Michelle VAN DE VEN als Christine war schlicht zu viel Mädchen und zu wenig Frau. Abgesehen von ein paar piepsigen Tönen in der Höhe sang sie in Ordnung, blieb der Rolle aber Tiefgang schuldig. Den Zwiespalt der Etnscheidung zwischen Raoul und dem Phantom habe ich ihr nicht abgekauft.

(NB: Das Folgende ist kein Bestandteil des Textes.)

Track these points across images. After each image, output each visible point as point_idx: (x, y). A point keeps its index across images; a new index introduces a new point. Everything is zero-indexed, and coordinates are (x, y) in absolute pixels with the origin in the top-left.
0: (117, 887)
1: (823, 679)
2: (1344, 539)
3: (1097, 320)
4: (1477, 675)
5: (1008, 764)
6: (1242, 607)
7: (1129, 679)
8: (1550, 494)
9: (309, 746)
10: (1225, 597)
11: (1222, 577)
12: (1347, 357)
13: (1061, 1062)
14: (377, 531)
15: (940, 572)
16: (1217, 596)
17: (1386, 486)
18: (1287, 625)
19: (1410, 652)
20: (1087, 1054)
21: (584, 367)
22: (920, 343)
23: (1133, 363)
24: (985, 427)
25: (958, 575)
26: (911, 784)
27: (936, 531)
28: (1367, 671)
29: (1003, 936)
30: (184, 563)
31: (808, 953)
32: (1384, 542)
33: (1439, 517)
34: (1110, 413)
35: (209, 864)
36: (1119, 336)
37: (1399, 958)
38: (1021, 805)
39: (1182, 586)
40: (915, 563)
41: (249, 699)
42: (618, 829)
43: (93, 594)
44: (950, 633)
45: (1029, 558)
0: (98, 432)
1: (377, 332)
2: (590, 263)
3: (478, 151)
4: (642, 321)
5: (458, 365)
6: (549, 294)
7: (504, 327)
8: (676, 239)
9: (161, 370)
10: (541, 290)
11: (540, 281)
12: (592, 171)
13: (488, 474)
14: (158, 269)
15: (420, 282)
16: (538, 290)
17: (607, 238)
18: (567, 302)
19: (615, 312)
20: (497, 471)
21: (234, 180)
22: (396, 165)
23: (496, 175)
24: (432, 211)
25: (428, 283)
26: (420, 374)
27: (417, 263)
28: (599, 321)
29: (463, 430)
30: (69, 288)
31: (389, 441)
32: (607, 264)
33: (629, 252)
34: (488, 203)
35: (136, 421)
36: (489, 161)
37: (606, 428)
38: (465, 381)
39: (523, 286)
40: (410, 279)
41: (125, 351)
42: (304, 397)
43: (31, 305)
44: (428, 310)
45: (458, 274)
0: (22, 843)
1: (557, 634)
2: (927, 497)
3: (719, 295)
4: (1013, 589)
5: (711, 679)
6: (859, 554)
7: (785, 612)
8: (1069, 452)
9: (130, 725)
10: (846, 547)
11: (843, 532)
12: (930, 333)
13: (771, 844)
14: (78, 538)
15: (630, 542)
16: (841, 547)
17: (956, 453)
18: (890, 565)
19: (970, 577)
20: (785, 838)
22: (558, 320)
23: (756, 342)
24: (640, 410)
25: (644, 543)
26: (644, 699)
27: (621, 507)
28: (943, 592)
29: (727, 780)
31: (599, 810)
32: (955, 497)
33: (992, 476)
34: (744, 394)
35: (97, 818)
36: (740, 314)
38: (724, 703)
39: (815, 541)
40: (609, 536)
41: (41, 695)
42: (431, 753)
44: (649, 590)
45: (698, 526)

Nicky WUCHINGER (Raoul) sang von den drei Protagonisten am Besten – über seine tänzerischen Fähigkeiten schweige ich mal lieber. Jedoch habe ich nach der Dachszene eher gedacht, daß er erstmal eine Runde Golf spielen geht – nach dem Motto: „Die kriegt sich schon wieder ein.“ – und nicht kurz darauf sein Leben riskiert.

Für Spaß auf der Bühne sorgten fast ausnahmslos die Nebendarsteller. Debra FERNANDES gab eine herrlich affektierte Carlotta und Antonio RIVERA stattete den Piangi mit allen Klischees aus, die es so über Tenöre gibt und sang dazu noch sehr ansprechend. Die großartige Michaela CHRISTL hatte als Madame Giry genau die geheimnisvolle Ausstrahlung, die ich bei Edenborn vermißt habe. Guido GOTTENBOS und Anton RATTINGER sorgten als André und Firmin für mächtig Laune auf der Bühne. Einzig Hinako SAKURAOKA blieb als Meg Giry in negativer Erinnerung.

John KUETHER wirkte als Auktionator zu gewollt mysteriös, sang aber solide als Don Attilio und Passarino. Norbert KOHLER (Reyer), Christian THEODORIDIS (Buquet), Martin RÖNNEBECK (Lefèvre/Hauptmann) und Tanja PETRASEK (Ankleiderin/Confidante) ergänzten solide.

Das Dirigat von Klaus WILHELM war nicht pointiert genug. Er hielt das kleine ORCHESTER zwar zusammen, aber konnte keine rechte Stimmung erzeugen. Erschwerend hinzu kam, daß das Orchester elektronisch verstärkt wurde (Sound Design Mick POTTER), was sich insbesondere sehr negativ auf die Streicher auswirkte, bei denen mir persönlich die Höhen zu stark präsent waren. Es fehlte einfach das Volumen, was auch negative Auswirkungen auf die allgemeine Atmosphäre hatte, von der das Stück so sehr lebt.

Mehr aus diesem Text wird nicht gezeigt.